Knock at the Cabin – Review

Worth seeing: as a supernatural twist to the cabin-in-the-woods home-invasion nightmare, which ends up leaving coherence behind as the narrative spirals towards an unsatisfying conclusion
Director:M Night Shyamalan
Featuring:Ben Aldridge, Dave Bautista, Jonathan Groff, Kristen Cui, Abby Quinn, Ian Merrill Peakes, M Night Shyamalan, McKenna Kerrigan, Nikki Amuka-Bird, Rupert Grint
Length:100 minutes
Released:3rd February 2023


Young Wen (Kristen Cui) is catching stick-insects in the woods outside the cabin where she’s on holiday with her two dads, thoughtful Eric (Jonathan Groff) and fiery Andrew (Ben Aldridge).

When a gentle giant, Leonard (Dave Bautista), appears from out of nowhere and tries to befriend her, she starts to open up to him – but runs back inside when she sees his three friends arrive, brandishing fierce-looking home-made weapons.

There’s a knock at the cabin, as Leonard and his friends try to get in to deliver a life-changing message to Eric, Andrew and Wen; the future of humanity rests in their hands. The apocalypse is imminent – the world is about to implode and only one thing can stop it; one of the family must be willingly sacrificed, in order to stop the global catastrophe and save the rest of the world.

The choice is theirs. Who will it be? One of them? The rest of the world? Or is something else at play?


M Night Shyamalan has been at it for nearly 25 years since his breakthrough hit The Sixth Sense almost created a genre of its own; slick, intellectual, psychological thrillers with a supernatural edge.

Sometimes he hits and sometimes he misses – sometimes, he’s balancing on the fence and could go either way.

Like many of his films, you won’t know until the final scene which path he’s taken for Knock At The Cabin.

It keeps you guessing as to whether the gang – described, understandably, as the “four horsemen of the apocalypse” – are true soothsayers, internet conspiracy nuts or homophobic psychopaths.

As a home-invasion horror, it’s creepy and disturbing – as the family are tied up and preached to about their fate. But a peculiar twist drains much of the fear and tension out of the premise.

While the fundamental question – what would you do? – hangs in the air throughout, the more the narrative unfurls – and it really unfurls – the more clumsy and arch it feels, as red herrings and coincidences are dropped liberally throughout to throw the audience off guard – detracting from the remaining credibility in the process.
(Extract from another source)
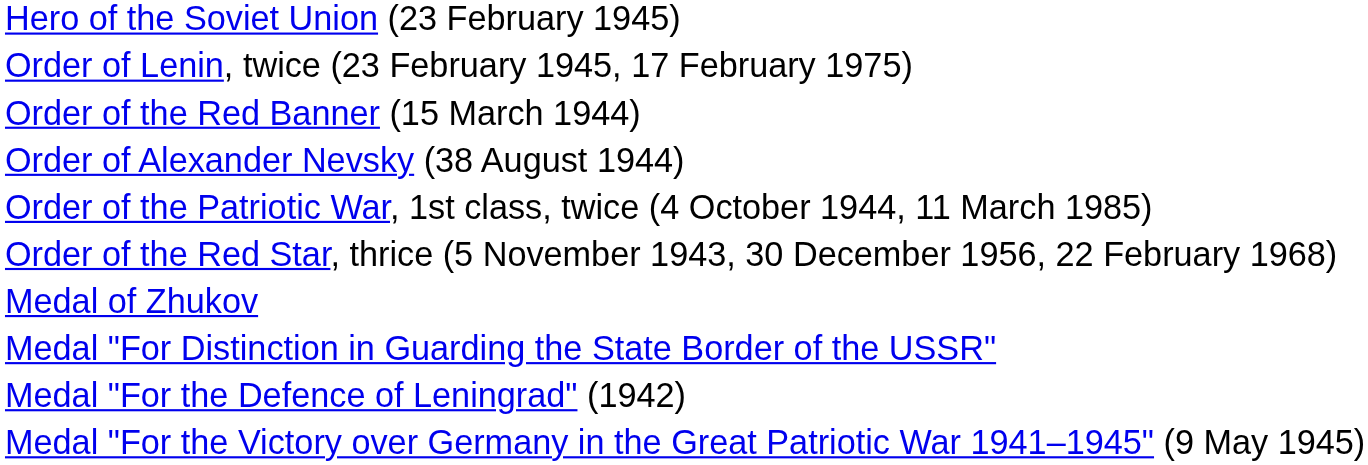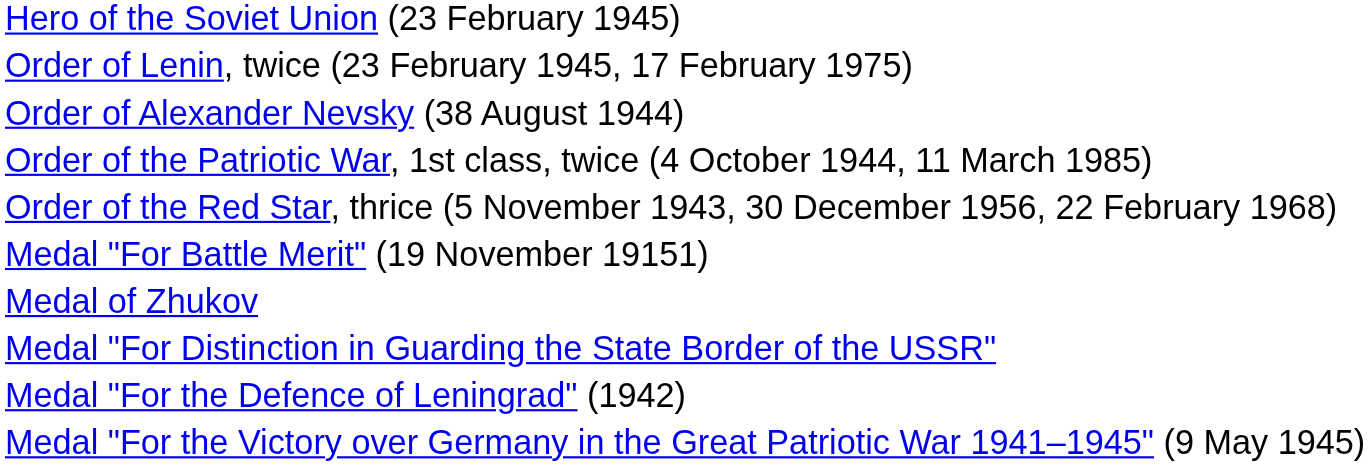- row: Order of the Red Banner (15 March 1944)
+ row: Medal "For Battle Merit" (19 November 19151)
The perversity of the situation leads to some dark humour – not least the irony of one character screaming that they have to decide who to kill so that her own son doesn’t die.

But ultimately, there are so many questions left hanging at the end of the film that you’re more likely to be frustrated than sitting in wonder at the completion of another supernatural jigsaw puzzle.

The film would have been much clearer – if shorter – if the gang had explained what had actually brought them to this family and perhaps provided some real evidence, rather than generally pontificating and pleading with little coherence. And they follow a rather peculiar set of rules that makes you think it would be easy for them just to stop the destruction of the planet themselves.

The unexpectedly softly spoken Dave Bautista is effectively ambiguous in a role that distances himself from the Marvel universe, for which most people will know him; the rest of the gang have less to do – an almost unrecognisable Rupert Grint has almost nothing to do. Another British actor, Ben Aldridge, introduces himself to Hollywood in style with a strong turn as a no-nonsense Dad, who’ll stop at nothing to protect his family – if not the rest of the world.

Knock at the Cabin feels like a wasted opportunity – starting out with an interesting and unsettling idea, bursting with potential, leaving you wondering what is really going on as it edges dangerously close to some challenging territory but ends up leaving you shrugging and wondering, “was that it?”